5. JULIUS STREICHER
Counsel for Streicher orally requested the Tribunal, on 15 November 1945, to appoint a commission to make a psychiatric examination of the defendant. This was requested for the Defense Counsel’s “own protection”, although the defendant thought himself normal and did not wish an examination. The Tribunal directed the Defense Counsel to make his motion in writing. The Soviet prosecutor suggested to the Tribunal the desirability of having such an examination, if it were necessary at all, while medical experts from the Soviet Union remained in Nurnberg. Subsequently a panel of three medical experts examined Streicher and reported that he was fit to stand trial. The Tribunal thereupon ruled, Lord Justice Lawrence making the announcement orally in court on 22 November, that
” *** the Tribunal wishes me to announce the decision on the application made on behalf of the Defendant Julius Streicher by his counsel that his condition should be examined.
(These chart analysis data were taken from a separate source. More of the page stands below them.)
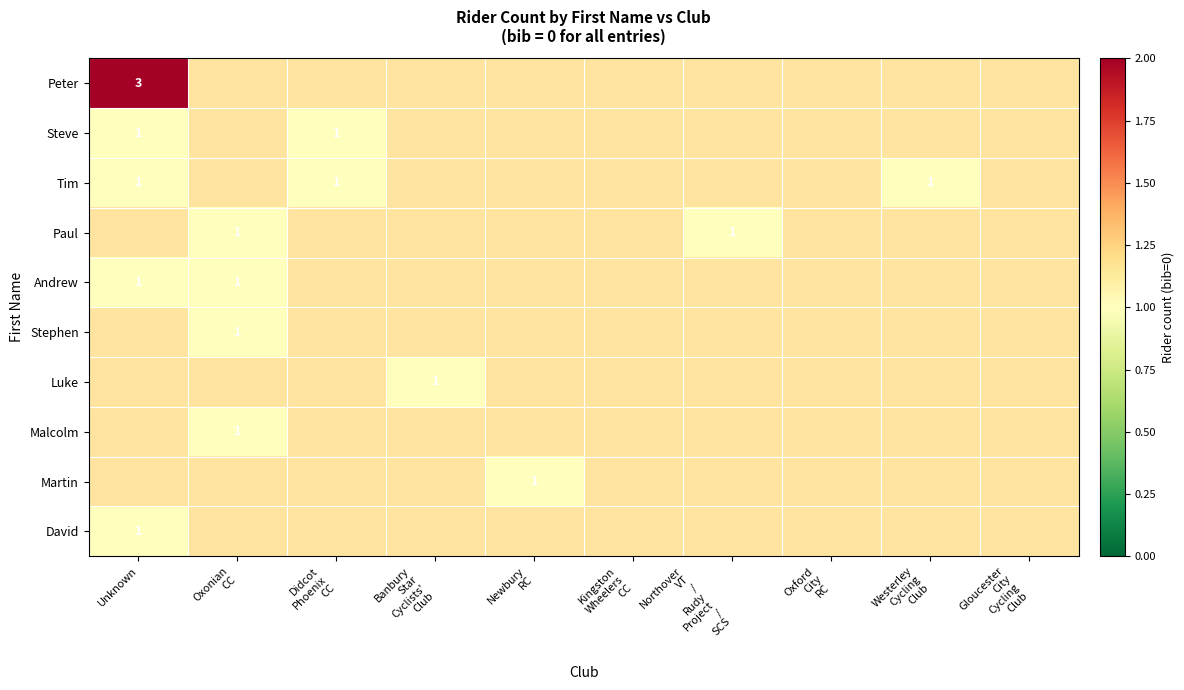

Which category has the lowest value in the Stephen series?

Unknown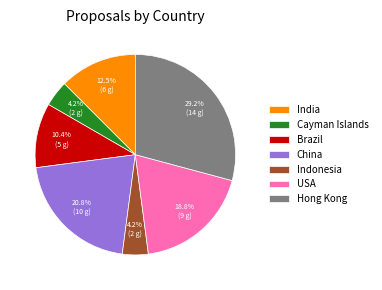

Combined, what portion of the pie is Brazil and Cayman Islands?

14.6%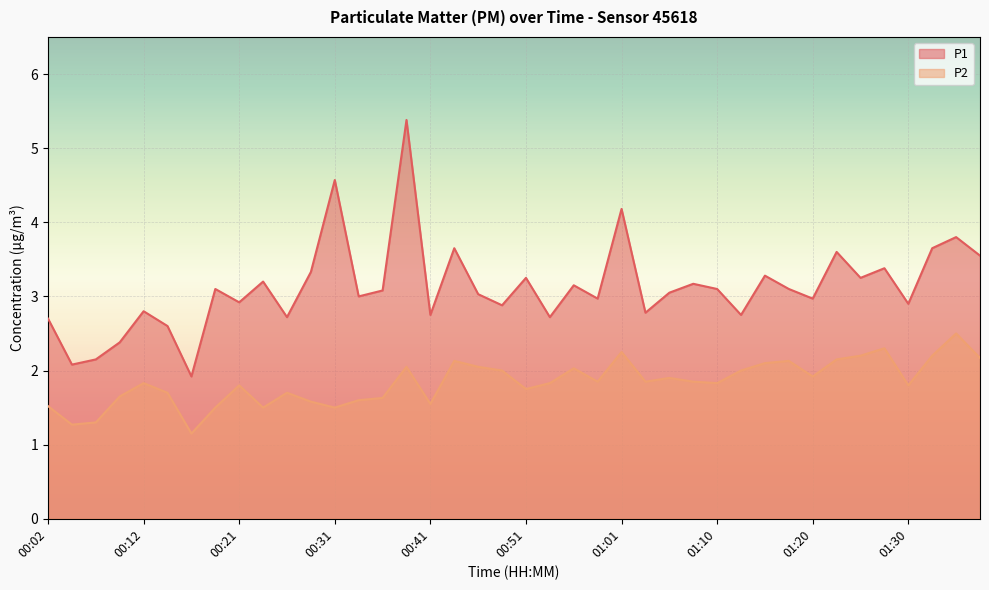

Which has a higher value, 01:23 or 01:13?

01:23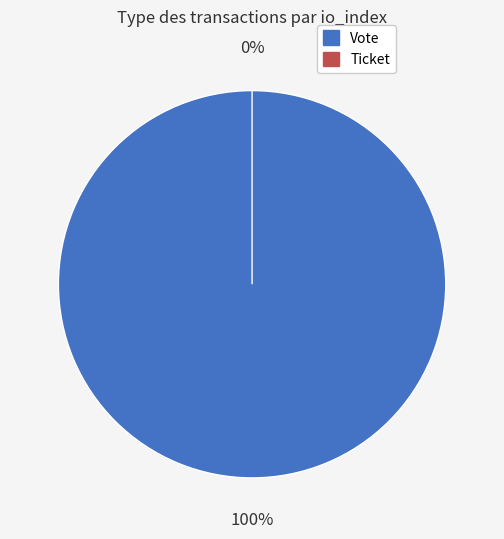

What is the smallest slice in the pie chart?

Ticket (io_index=0)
It has been examined by three medical experts on behalf of the Tribunal and their report has been submitted to and considered by the Tribunal; and it is as follows:
” ‘1. The Defendant Julius Streicher is sane.
” ‘2. The Defendant Julius Streicher is fit to appear before the Tribunal, and to present his defense.
” ‘3. It being the unanimous conclusion of the examiners that Julius Streicher is sane, he is for that reason capable of understanding the.nature and policy of his acts during the period of time covered by the indictment.’
“The Tribunal accepts the report of the medical experts and the trial against Julius Streicher will, therefore, proceed.”